The time after the NFL Draft is a flurry of transactions unlike any other time on the calendar. At seemingly breakneck speed, prospects who didn’t have their name called during the three-day draft spectacular are signing with teams left and right. Within a few hours, a team’s draft class can easily double in size with their undrafted free agent acquisitions.
Heading into the 2021 NFL Draft, the Detroit Lions had 66 players on their roster. With 24 roster spots heading into the long weekend, Brad Holmes still had 17 spots to fill after the Lions made their final selection at No. 257.
Since then, the Lions have filled 13 of those spots, signing a myriad of players at different positions and varying skill sets, but to what end? How have the Lions fared backfilling their 90-man roster? Did they sign any players who had draftable grades? Lucky for you, there’s someone out there dedicated enough to not only break down these UDFA classes but psychotic enough to assign them grades—may the football gods look forever in his favor.
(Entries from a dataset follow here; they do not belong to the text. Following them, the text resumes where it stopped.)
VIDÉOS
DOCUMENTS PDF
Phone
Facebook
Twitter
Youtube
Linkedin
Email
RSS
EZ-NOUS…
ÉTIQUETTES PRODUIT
Thor Nystrom, NBC Sports Edge’s lead College Football and NFL Draft analyst, is that man, and he pegged the Lions with the fourth-best undrafted free agent class in the NFC.
“By any metric, the Lions had one of the best draft processes in the entire NFL, from the draft itself on through to the UDFA extravaganza,” noted Nystrom. “It’s a new era of Detroit Football.”
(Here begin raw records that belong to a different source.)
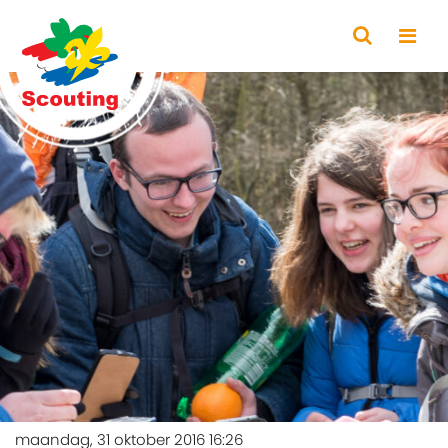
maandag, 31 oktober 2016 16:26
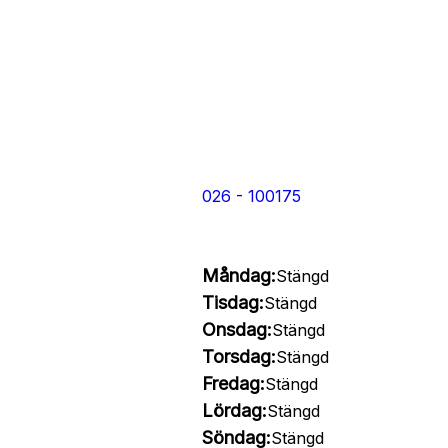
026 - 100175
Måndag:
Stängd
Tisdag:
Stängd
Onsdag:
Stängd
Torsdag:
Stängd
Fredag:
Stängd
Lördag:
Stängd
Söndag:
Stängd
Nystrom had nothing but glowing remarks for Detroit’s UDFA class, noting that four of the players—Jonathan Adams, Tommy Kraemer, Drake Jackson, and Sage Surratt—had draftable grades according to his big board.
“Extremely slick thrift shopping,” mentioned Nystrom in regards to Detroit’s approach at wideout. Instead of reaching to fill what definitely is a long-term need at wide receiver, Holmes was patient, selecting Amon-Ra St. Brown in the fourth round and choosing to throw some darts at figuring out the position by adding Adams and Surratt to the fold.
“Another sign of intelligent design from an organization that’s been devoid of it for far too long,” added Nystrom. “As Detroit’s new administration rebuilds the shoddy roster it inherited, this deep class will give it the option of swapping out the previous regime’s failed developmental projects for fresh hand-picked alternatives.”
There were signs of Holmes making these kinds of moves leading up to the draft like the release of Danny Shelton and the subsequent drafting of Alim McNeill. Late last week, after drafting Jermar Jefferson in the seventh round, Detroit released Kerryon Johnson. Those “hand-picked alternatives” are certainly abundant on a roster clearly getting re-imagined at every level.